EXERCISE INSTRUCTIONS: Copy the data from the start through the line containing "Reads: 2:29". Replace "Style note" with "Formatting note" and leave everything else unchanged.

Dataset items:

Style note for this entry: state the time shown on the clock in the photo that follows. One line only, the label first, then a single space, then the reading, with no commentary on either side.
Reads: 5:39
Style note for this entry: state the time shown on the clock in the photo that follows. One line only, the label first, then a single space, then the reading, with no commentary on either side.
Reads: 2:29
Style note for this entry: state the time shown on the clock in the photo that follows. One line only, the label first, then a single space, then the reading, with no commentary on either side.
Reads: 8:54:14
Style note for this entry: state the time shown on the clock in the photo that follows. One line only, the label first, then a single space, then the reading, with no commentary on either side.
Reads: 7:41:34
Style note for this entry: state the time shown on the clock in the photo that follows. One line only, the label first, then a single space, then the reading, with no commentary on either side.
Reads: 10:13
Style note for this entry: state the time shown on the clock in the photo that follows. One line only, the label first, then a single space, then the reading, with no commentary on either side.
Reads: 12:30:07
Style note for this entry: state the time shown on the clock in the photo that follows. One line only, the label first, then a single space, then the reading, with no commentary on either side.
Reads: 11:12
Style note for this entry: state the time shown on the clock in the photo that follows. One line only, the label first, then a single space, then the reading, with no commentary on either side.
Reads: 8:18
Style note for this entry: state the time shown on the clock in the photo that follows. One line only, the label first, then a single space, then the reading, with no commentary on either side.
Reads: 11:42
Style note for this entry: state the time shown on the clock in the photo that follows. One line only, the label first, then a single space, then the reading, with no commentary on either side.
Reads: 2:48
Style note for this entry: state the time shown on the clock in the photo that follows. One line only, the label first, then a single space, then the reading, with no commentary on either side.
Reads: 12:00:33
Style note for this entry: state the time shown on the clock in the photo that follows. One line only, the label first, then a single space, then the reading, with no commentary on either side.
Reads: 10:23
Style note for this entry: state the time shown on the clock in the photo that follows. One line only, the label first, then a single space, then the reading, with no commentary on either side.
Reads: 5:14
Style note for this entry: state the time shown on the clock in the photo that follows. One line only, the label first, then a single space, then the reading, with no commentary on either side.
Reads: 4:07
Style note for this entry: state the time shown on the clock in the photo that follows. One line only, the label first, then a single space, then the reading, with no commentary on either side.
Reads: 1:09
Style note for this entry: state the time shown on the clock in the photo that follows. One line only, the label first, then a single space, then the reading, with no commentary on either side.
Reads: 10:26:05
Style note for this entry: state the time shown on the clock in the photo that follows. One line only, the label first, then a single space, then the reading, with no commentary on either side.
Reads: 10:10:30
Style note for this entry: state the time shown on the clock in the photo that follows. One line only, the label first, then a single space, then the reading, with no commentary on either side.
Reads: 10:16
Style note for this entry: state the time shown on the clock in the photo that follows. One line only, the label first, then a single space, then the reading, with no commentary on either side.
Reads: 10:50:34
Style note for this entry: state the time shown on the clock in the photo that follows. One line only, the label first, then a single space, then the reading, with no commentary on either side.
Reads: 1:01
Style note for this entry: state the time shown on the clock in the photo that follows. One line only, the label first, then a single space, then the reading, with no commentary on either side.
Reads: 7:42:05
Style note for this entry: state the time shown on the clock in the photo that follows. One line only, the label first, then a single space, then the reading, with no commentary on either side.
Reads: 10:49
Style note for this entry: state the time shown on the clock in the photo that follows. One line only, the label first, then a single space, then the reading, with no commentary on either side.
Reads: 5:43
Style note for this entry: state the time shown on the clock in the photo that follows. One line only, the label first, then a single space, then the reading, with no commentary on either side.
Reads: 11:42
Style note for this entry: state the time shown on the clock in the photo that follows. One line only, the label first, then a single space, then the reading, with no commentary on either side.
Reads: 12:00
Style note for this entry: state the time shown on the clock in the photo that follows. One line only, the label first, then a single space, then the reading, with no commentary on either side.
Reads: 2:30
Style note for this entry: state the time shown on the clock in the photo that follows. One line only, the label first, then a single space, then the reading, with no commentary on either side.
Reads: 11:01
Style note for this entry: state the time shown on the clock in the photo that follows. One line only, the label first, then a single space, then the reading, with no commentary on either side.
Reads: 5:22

SOLUTION TO THIS PROBLEM:
Formatting note for this entry: state the time shown on the clock in the photo that follows. One line only, the label first, then a single space, then the reading, with no commentary on either side.
Reads: 5:39
Formatting note for this entry: state the time shown on the clock in the photo that follows. One line only, the label first, then a single space, then the reading, with no commentary on either side.
Reads: 2:29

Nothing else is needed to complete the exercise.